# Tier 5, Youth Mobility Scheme, Tax Code?



## donimuha (May 21, 2012)

Hello All,

I am a Canadian citizen working in the UK on a Tier 5, Youth Mobility Scheme visa.
Can you advise if I am on the correct tax code for PAYE and NI category?

Currently on my pay slip, the tax code that applies to me is 810L. 
And my NI category is A.

Also, how can I check if I am eligible for tax refund? 

Thanks!


----------



## Joppa (Sep 7, 2009)

donimuha said:


> Hello All,
> 
> I am a Canadian citizen working in the UK on a Tier 5, Youth Mobility Scheme visa.
> Can you advise if I am on the correct tax code for PAYE and NI category?
> ...


People who don't own tax from previous years usually get tax code to reflect personal allowance, which is £8105. Take off the last digit and you get your tax code, which is 810. Letter L means you get full personal allowance. So it's correct.

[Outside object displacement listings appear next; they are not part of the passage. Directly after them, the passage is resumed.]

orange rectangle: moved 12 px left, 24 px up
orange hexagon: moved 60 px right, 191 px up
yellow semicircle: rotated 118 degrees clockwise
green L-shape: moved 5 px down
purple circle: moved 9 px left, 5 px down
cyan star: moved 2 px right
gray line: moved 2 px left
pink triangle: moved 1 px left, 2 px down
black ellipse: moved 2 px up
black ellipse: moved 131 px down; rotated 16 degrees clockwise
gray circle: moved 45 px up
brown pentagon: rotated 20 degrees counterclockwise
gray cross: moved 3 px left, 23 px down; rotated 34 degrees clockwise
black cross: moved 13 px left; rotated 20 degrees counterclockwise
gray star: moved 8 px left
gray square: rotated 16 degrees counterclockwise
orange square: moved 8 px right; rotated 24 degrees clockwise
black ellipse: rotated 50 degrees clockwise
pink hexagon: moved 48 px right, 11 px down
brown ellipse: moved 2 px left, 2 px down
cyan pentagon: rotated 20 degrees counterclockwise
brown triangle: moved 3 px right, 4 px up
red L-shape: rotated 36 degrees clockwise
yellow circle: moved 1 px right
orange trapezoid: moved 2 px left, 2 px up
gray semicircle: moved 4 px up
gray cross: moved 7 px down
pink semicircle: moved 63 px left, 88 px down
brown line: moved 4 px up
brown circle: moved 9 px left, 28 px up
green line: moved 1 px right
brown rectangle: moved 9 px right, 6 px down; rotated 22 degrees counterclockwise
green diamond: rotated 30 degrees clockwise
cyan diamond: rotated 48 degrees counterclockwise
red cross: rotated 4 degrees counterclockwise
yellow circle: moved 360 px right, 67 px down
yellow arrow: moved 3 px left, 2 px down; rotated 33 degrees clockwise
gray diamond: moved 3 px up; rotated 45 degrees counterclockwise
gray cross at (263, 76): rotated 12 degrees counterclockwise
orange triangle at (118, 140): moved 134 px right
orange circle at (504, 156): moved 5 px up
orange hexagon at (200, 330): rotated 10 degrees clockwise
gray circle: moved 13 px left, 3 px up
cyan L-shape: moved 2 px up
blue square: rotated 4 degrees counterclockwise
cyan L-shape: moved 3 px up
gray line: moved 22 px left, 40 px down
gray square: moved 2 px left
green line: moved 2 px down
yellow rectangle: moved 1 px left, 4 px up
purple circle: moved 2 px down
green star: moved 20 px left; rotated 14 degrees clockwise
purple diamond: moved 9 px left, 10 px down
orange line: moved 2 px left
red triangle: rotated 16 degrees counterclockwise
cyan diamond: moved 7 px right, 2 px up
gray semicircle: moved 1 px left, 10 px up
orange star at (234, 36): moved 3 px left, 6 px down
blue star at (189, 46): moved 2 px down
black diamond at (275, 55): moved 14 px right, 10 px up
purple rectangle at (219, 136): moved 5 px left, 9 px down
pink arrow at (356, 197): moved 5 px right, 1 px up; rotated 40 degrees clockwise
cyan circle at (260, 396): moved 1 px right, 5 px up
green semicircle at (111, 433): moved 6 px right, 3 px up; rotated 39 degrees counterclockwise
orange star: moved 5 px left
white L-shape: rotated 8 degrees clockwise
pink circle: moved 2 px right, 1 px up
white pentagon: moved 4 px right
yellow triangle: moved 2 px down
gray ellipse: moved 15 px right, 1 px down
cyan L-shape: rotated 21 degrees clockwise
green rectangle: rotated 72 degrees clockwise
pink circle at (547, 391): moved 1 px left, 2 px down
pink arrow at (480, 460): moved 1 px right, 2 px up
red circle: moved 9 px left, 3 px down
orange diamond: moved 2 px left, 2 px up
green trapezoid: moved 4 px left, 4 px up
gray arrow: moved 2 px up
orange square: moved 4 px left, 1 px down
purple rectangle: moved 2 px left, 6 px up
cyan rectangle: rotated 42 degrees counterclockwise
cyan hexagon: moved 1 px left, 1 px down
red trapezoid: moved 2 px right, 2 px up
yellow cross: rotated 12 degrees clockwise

Your NI category A means you are an employee not in contracted-out pension scheme, such as company pension.

You are only eligible for tax refund when you stop working and are ready to return home. Then download P50 and complete it, enclose part 2 and 3 of P45 your last employer has given you and send off to the tax office dealing with your employer's affairs. Address should be on P45, or if not, ask your payroll. If you put your UK bank details (so don't close it yet), your refund will be paid into your account after a few weeks normally. Then you can withdraw it anywhere in the world using your cash card.

There is no return of NI contributions you have made, but your record will be retained and it can go towards your state pension. You may return to UK in the future and make further contributions, boosting your pension.


----------



## donimuha (May 21, 2012)

Thanks for the quick reply!


----------